I get the same thing as above only with dmfe ethernet driver and a solaris7 nfs server. It really becomes evident with starting mozilla for the first time if it has the convert the netscape 4.x profile over. Tryed the nfsvers=2 option didn't fix it. solaris7 NFS server fully update with a freshly installed and update rh7.3 box with kernel-2.4.18-4, automounted home dirs. Email me for more info if you need it. Thanks, Mitchell
I have very slow nfs write with 2.4.18-5 (the one with the nfs fixes). Client is 7.3, Solaris server. No problem with 7.2 clients. I tried putting localoptions='nfsvers=2', localoptions='rsize=8192,wsize=8192' and localoptions='rsize=8192,wsize=8192,vers=2' in /etc/init.d/autofs, with no sucess.
I, too, have experienced very slow writes (~50k/sec) with the new kernel. See my bug report #67199
After deciding that nfs was still a problem in 2.4.18-5, I went back to 2.4.18-4 and set rsize=8192,wsize=8192. This seems better. For an 8MB write: 2.4.9-31 1.6 2.4.18-4 2.5 (with rsize=8192,wsize=8192) 2.4.18-5 25 (with rsize=8192,wsize=8192) ... the price of progress. Any magic options for 2.4.18-5?
Try mounting 'sync' vs 'async'. Do you see a difference? For me, async is great, sync = ~50k writes. Ick.
The mount options rsize=8192,wsize=8192,async do give reasonable write speeds with the 2.4.18-5 nfs client. (I put localoptions='rsize=8192,wsize=8192,async' in /etc/init.d/autofs). Thanks!
Solaris 7 NFS server and stock Red Hat GNU/Linux 7.3 NFS mount: Copying files 200KB or larger on the NFS mount causes the copy process to slow to a virual stop. The kernel is 2.4.18-3. Adding nfsvers=2 to /etc/fstab fixed the problem, as suggested by dlr in the initial post. Unless you want to use NFS version 3, nothing more needs to be done to fix this problem.
Some of us _do_ need NFSv3 to work, because we need to use files >2GB. I have tried a succession of kernels and options in a quest for decent performance and still haven't arrived at a satisfactory solution. Stability is also critical; I'd rather them be a little slow than panic every so often. Has anyone tried a 2.4.19 kernel? Any relevant fixes in there?

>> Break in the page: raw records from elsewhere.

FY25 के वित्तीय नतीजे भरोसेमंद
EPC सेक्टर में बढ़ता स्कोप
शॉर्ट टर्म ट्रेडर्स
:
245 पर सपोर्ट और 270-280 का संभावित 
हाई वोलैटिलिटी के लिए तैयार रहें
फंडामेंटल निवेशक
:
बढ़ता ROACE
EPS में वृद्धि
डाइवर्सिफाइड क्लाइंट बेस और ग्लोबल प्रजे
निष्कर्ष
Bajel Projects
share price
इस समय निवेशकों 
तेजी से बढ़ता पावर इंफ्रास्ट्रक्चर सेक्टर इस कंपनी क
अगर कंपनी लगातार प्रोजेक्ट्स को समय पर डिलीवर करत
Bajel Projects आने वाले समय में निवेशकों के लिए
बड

How about downgrading to 2.4.7 or so (7.2's release)?
This problem still exists in RHL 7.3 with kernel 2.4.18-10. The NFS server is RHL 7.3 with kernel 2.4.18-10 and the clients are also RHL 7.3 with kernel 2.4.18-10. When trying to write to the NFS mounted directory it hangs. But it works fine with RHL 7.2 clients. I have tried the following setting on the client side: -fstype=nfs,hard,intr,nodev,nosuid,quota,rsize=8192,wsize=8192 servername:/home/& -fstype=nfs,hard,intr,nodev,nosuid,quota,nfsvers=2,rsize=8192,wsize=8192 servername:/home/& but it did not solve the problem. Any advise on how to resolve this? Thanks, Venkat
I also am seeing this problem.
Sorry I hit the button too fast on my last comment. I wanted to say that I've been working with Venkat (venkat) and just wanted to attach my email address to this bug so I could track progress that way.
I updated to a stock 2.4.{18|19} kernel and things are fine now. The problems I was seeing from mozilla were a combo of both nfs problems and a mozilla bug.

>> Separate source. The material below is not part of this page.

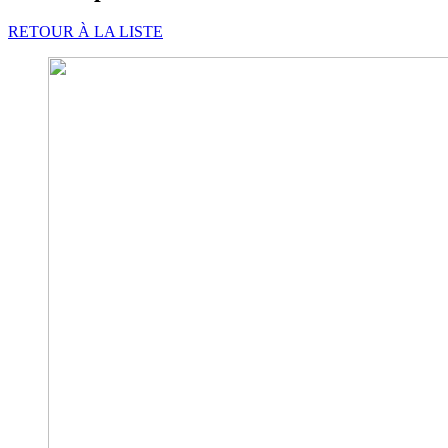
RETOUR À LA LISTE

I traced down my nfs writes being 10 times slower on my RH 7.3 machines compared to my RH 7.1 machines to using the option 'timeo=300'. I use this along with 'soft' even though I know all the docs say don't do 'soft'. As soon as I removed the 'timeo=300' (but not 'soft') my performance was normal again. I don't understand how timeo should be making a difference since according to the man page it is only for when the server is not responding.